Please tally how many lines in the entries below include the word "MODELLBAU", giving only the number.

◇ ◇ ◇ ◇

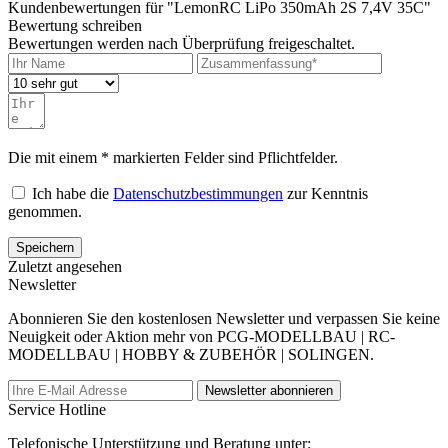
Kundenbewertungen für "LemonRC LiPo 350mAh 2S 7,4V 35C"
Bewertung schreiben
Bewertungen werden nach Überprüfung freigeschaltet.
Die mit einem * markierten Felder sind Pflichtfelder.
Ich habe die
Datenschutzbestimmungen
zur Kenntnis
genommen.
Speichern
Zuletzt angesehen
Newsletter
Abonnieren Sie den kostenlosen Newsletter und verpassen Sie keine
Neuigkeit oder Aktion mehr von PCG-MODELLBAU | RC-
MODELLBAU | HOBBY & ZUBEHÖR | SOLINGEN.
Newsletter abonnieren
Service Hotline
Telefonische Unterstützung und Beratung unter:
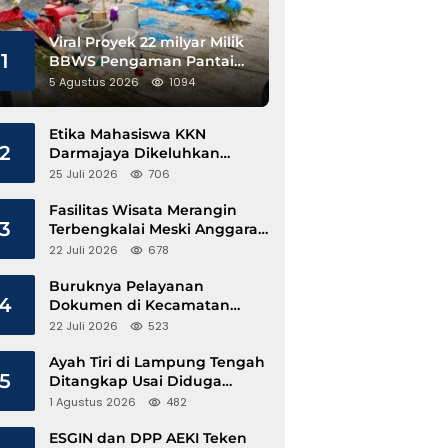
Viral Proyek 22 milyar Milik
1
BBWS Pengaman Pantai
Pesisir Barat Diduga
5 Agustus 2026
1094
Gunakan Besi Banci
Etika Mahasiswa KKN
2
Darmajaya Dikeluhkan
Kepala Pekon Sinar Jawa
25 Juli 2026
706
Fasilitas Wisata Merangin
3
Terbengkalai Meski Anggaran
Perawatan Terus Mengalir
22 Juli 2026
678
Buruknya Pelayanan
4
Dokumen di Kecamatan
Pangkalan Susu, Kinerja
22 Juli 2026
523
Disdukcapil Langkat Disorot
Ayah Tiri di Lampung Tengah
5
Ditangkap Usai Diduga
Hamili Anak di Bawah Umur
1 Agustus 2026
482
ESGIN dan DPP AEKI Teken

◇ ◇ ◇ ◇

▶ _Result_: 2